5: $200 million exit for a two-year-old start-up
Just two years after its inception, the Bridgecrew cloud security start-up was sold this year to Israeli American security giant Palo Alto Networks. Despite its young age, the Israeli start-up was very interested in the Palo Alto people - who agreed to pay more than $ 200 million for it.
The acquisition embodied a significant multiplier for investors in Bridgecrew, which raised only $ 18 million prior to the acquisition. Among the winners: Gigi Levi-Weiss' Battery and NFX Fund. In addition, several senior figures from Silicon Valley's security and cyber worlds benefited from the deal, including Kevin Mahaffy, founder of Lookout; David Hannigan, Spotify's Information Security Manager; David Tsao, Netflix Security Director; And Eli Kahn, a senior AWS security official.
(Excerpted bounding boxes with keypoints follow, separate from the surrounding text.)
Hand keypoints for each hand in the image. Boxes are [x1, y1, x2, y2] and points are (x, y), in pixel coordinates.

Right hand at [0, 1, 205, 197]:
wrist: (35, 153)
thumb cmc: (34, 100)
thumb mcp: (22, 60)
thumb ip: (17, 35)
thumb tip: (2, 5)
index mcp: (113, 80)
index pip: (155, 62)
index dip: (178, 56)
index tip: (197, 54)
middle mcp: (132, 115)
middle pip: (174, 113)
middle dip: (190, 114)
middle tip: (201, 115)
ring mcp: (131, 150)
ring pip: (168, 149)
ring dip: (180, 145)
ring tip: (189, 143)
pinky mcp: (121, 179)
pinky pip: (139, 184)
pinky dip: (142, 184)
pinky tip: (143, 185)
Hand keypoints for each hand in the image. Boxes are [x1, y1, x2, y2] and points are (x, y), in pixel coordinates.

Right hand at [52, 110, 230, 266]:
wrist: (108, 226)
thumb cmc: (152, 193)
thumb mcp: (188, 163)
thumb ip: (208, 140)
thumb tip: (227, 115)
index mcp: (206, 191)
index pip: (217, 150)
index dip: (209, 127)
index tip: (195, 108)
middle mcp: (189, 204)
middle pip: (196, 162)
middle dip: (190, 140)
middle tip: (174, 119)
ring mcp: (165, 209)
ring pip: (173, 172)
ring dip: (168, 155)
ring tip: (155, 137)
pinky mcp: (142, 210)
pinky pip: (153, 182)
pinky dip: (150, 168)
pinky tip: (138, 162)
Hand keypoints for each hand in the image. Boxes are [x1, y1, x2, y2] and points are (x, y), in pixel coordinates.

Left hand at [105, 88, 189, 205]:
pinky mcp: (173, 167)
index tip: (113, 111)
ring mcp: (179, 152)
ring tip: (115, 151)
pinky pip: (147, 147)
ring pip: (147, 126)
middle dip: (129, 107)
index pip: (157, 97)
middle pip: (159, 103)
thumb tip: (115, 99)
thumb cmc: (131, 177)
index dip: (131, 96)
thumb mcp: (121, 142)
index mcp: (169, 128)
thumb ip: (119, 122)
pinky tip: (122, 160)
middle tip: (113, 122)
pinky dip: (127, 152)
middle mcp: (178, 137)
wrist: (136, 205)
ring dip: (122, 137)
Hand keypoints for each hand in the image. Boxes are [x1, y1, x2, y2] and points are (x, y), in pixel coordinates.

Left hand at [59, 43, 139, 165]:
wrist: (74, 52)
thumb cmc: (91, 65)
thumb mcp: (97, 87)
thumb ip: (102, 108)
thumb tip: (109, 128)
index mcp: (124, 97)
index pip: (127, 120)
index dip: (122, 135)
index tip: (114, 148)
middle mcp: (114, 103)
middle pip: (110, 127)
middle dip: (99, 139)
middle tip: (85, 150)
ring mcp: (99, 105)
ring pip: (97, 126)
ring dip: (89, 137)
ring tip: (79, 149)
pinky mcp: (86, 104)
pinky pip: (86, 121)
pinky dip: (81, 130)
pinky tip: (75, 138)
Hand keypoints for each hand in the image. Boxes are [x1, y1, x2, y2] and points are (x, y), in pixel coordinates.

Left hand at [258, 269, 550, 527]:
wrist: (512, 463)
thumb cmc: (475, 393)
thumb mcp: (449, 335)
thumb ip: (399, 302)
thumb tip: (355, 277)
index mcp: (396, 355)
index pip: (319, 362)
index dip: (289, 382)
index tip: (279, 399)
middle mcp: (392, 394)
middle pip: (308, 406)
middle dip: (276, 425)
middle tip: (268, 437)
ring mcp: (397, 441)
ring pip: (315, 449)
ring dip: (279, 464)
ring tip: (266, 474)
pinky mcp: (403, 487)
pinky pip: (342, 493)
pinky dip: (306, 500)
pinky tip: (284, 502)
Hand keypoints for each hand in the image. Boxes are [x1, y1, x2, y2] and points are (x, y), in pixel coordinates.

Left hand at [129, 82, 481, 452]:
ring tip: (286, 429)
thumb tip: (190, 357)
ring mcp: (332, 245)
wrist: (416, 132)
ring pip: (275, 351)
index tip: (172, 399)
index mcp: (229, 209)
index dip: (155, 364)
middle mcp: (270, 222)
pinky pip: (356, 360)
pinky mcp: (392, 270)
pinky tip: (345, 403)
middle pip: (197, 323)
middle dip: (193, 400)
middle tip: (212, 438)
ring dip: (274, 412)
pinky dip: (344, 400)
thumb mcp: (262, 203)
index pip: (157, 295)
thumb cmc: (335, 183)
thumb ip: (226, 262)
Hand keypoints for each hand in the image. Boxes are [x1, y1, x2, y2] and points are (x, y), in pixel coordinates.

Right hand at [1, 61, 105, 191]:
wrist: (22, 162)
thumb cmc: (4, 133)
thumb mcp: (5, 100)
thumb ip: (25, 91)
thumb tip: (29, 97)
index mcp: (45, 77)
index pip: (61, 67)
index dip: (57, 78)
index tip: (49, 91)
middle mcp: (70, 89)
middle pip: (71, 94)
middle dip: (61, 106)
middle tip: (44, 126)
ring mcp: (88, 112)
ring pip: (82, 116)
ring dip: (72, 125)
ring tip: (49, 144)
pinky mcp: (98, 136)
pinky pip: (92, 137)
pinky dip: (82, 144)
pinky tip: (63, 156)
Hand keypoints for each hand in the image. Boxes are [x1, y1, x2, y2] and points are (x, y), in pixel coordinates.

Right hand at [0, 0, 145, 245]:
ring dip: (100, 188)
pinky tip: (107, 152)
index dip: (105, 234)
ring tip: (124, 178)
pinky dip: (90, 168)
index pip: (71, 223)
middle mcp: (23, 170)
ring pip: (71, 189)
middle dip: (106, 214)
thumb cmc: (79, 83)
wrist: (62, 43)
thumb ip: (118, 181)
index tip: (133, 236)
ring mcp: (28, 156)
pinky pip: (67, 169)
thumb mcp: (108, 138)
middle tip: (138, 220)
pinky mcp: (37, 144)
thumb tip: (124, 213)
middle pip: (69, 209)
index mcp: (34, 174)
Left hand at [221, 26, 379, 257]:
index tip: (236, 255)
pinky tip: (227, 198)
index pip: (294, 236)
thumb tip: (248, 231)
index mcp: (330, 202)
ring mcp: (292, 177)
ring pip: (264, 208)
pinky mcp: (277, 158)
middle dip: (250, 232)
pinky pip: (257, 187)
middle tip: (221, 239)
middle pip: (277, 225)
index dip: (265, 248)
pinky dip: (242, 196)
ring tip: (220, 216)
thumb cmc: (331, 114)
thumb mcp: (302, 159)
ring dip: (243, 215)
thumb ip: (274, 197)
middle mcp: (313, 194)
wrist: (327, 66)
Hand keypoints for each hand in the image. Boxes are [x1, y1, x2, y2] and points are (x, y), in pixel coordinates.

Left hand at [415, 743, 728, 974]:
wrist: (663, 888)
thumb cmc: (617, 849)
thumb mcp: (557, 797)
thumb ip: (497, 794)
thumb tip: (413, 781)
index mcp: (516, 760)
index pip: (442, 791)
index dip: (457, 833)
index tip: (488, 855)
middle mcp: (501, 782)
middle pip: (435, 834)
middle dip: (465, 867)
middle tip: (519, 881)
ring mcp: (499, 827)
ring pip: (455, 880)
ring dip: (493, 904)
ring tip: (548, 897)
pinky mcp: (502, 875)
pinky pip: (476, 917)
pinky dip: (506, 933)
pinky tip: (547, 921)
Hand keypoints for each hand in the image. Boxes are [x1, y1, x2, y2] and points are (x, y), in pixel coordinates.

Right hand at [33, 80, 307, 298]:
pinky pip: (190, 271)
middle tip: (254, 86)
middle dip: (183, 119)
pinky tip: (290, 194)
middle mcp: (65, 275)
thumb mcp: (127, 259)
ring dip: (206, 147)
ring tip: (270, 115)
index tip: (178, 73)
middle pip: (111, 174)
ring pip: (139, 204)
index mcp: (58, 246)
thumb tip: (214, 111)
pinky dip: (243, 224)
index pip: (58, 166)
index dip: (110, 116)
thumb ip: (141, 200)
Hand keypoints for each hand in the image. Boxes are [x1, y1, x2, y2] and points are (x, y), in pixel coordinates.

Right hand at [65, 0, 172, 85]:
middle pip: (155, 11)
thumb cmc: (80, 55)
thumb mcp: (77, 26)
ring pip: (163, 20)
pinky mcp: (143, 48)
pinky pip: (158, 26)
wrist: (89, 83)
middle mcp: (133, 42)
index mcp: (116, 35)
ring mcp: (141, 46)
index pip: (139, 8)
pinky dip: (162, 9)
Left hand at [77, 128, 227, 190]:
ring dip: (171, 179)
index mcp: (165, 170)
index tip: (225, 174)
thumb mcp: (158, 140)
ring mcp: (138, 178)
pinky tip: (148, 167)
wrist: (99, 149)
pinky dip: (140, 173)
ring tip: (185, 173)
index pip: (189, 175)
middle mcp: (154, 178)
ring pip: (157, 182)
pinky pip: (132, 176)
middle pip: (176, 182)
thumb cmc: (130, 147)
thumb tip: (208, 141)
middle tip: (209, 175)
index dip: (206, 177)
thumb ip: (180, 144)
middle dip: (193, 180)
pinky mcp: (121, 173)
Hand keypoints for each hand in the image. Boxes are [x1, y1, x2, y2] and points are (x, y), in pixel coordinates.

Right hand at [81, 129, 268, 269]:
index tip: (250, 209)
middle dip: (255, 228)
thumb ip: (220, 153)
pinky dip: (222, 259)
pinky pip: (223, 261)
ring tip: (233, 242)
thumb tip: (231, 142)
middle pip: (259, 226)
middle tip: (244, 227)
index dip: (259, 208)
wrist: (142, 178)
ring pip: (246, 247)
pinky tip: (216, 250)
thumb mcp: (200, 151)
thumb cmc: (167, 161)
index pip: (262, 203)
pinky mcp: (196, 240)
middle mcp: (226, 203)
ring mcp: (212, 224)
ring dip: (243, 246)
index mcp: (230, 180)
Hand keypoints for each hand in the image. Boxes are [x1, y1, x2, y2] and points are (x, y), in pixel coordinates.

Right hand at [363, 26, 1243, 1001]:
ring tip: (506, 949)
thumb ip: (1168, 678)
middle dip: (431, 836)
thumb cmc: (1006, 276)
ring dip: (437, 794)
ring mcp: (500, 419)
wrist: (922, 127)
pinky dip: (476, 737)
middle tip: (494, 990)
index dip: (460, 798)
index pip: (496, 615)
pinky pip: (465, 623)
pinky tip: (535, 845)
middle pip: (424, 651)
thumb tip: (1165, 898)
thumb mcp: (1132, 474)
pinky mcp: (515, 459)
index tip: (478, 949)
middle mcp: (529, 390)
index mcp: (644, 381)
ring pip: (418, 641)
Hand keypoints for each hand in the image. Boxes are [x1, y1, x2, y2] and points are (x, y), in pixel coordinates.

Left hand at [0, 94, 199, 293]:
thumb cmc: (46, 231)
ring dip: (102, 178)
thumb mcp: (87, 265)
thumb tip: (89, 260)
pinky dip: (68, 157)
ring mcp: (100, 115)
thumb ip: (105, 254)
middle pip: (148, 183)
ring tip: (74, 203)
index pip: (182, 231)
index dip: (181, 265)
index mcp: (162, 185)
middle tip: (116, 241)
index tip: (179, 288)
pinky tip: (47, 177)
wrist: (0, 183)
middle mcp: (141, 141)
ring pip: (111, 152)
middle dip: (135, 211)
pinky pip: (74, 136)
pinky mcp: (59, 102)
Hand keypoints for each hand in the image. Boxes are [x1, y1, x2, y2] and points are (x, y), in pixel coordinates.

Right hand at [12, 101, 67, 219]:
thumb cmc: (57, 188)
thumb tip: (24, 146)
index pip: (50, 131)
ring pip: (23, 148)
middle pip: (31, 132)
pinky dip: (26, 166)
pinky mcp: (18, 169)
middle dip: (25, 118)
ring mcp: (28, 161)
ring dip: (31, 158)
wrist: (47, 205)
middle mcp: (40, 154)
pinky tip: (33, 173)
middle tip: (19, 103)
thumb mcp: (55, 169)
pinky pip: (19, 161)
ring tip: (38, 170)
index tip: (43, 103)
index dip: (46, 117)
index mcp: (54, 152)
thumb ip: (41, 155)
4: The unnamed start is becoming one of the fastest funders in the history of Israel
Although it operates in a field that lacks competition, API security, the Israeli start-up Noname Security announced two weeks ago its entry into the unicorn club with a $ 135 million fundraiser. The start-up of 8200 graduates (the Israeli intelligence corps), managed to overtake the prominent Israeli competitor - Salt Security - in terms of market value, and in a conversation with us at the time, CEO Oz Golan said that “the growth is completely driven by the market. There is demand, there is a need, and therefore the company must grow to meet needs and demand. "
The origin of the name, by the way, comes from a meeting of the developers with Gili Raanan from the Cyberstarts Fund - when they did not have a name yet. "When he got to the point where he wanted to validate the idea with the foundation's CISO network about our idea and approach, he sent an email calling us 'Noname Security.' Among the feedback that came back: 'Great name!’” The rest is history.
3: The developer that wants to solve one of the problems that bother men most
The Israeli start-up Virility Medical is not a unicorn and did not announce any unusual recruitment or exit this year. But its development is of interest to many. Virility Medical has developed a sticker for men who suffer from premature ejaculation, which they apply to the skin before * eggplant emoji * meets * peach emoji *, * donut emoji * or any of your favourite emoji. In the moment of truth, the patch produces an electrical stimulus designed to prevent premature ejaculation, one of the most troublesome problems for men around the world.
The Virility sticker has successfully undergone clinical trials in Israel and Italy, and the start-up has also received CE approval for marketing the sticker in EU countries. This is a significant regulatory hurdle and is the European equivalent of receiving FDA approval for the distribution of medical products - in the 27 EU countries. The company's plan is to market the sticker as an off-the-shelf product, without the need for a doctor's prescription (OTC), just like buying Advil. Next step: the long-awaited FDA approval.
2: Four exits in less than 24 hours
Exit announcements aren’t all that exceptional, but on one hot and sticky Israeli day in July, four Israeli start-ups announced that they were about to be acquired. A huge acquisition of start-up IntSights for $ 400 million; Acquisition of control of an Israeli start-up by the venture capital fund Court Square Capital Partners; A start-up that was unveiled about a year ago was acquired; And even a blue-and-white exit - when Cybereason announced the acquisition of empow.
1: Another one for Assaf Rappaport
We told you that Assaf Rappaport is one of the most intriguing characters to the readers. Just by chance, the most-viewed article this year when it comes to start-up stories and venture capital was Wiz’s huge fundraising announcement last October. It was Wizz's second round of recruitment in less than half a year, and one that set it to a monstrous valuation of $ 6 billion - less than two years after the start-up was formed.